Wałęsa na rozprawie upiera się, "że J. Kaczyński inspirował lądowanie w Smoleńsku". Na jakiej podstawie?

- mówił podczas rozprawy Jarosław Kaczyński.- Pozwany wielokrotnie twierdził, że ja rozmawiałem w trakcie lotu z moim bratem i „wydałem polecenie”, żeby lądował za wszelką cenę. Chciałem oświadczyć, że nigdy takiego polecenia nie wydawałem, w ogóle nie byłem w stanie wydawać mojemu bratu żadnych poleceń. Nie na tym polegały nasze relacje.

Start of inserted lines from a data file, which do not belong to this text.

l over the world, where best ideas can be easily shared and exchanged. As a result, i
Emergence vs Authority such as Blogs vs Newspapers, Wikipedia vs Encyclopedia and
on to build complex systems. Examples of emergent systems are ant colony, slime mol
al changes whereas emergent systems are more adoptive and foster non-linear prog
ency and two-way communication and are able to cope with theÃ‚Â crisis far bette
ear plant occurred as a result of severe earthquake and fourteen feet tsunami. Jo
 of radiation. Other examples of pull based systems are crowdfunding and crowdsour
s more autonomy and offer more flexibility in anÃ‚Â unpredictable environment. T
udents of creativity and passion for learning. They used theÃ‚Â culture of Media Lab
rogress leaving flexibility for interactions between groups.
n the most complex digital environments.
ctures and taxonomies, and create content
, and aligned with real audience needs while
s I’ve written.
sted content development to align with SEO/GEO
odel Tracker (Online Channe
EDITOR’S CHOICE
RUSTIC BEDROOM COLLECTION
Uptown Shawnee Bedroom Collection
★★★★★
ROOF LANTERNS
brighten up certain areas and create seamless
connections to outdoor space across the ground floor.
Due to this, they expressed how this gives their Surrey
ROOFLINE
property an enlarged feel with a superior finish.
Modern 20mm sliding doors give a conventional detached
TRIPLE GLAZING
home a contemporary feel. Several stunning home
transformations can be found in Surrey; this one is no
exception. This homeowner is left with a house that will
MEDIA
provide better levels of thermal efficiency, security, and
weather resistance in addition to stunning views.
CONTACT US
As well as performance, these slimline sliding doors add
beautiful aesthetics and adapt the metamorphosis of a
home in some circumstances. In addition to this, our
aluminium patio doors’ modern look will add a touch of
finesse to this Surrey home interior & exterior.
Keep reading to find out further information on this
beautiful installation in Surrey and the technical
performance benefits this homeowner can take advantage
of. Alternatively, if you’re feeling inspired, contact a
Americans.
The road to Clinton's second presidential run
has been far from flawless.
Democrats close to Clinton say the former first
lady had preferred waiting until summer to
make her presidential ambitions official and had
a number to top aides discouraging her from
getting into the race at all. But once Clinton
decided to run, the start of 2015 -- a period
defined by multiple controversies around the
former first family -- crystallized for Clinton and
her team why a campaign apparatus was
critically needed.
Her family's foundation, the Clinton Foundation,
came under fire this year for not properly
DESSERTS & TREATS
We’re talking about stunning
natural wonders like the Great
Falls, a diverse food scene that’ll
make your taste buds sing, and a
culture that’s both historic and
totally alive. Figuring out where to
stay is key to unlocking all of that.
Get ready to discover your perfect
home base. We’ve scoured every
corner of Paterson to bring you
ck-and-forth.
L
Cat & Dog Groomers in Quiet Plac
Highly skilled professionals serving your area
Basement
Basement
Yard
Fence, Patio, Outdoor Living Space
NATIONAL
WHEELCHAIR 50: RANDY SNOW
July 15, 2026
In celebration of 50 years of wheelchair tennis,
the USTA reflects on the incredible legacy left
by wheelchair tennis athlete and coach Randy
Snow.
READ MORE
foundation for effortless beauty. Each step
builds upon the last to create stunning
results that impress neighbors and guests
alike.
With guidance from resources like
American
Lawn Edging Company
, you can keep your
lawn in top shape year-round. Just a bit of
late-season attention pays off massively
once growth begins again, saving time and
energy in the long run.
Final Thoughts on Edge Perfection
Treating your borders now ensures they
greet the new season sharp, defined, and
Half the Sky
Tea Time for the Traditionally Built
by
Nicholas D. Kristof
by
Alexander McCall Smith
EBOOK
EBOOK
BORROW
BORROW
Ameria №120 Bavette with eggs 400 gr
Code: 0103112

A w tej rozmowie jedynym tematem była sprawa stanu zdrowia mojej mamy
- przekonywał z kolei Lech Wałęsa.- Wszystko podtrzymuję i będę dalej to robił, To Jarosław Kaczyński inspirował decyzję w przedmiocie lądowania. Odkąd znam Kaczyńskich, przez te wiele lat decyzji żadnych większych Lech nie podjął bez dyskusji, bez uzgodnienia z Jarosławem. Żadnych
Kaczyński domaga się od Wałęsy przeprosin i wpłaty 30 tys. zł na cele społeczne.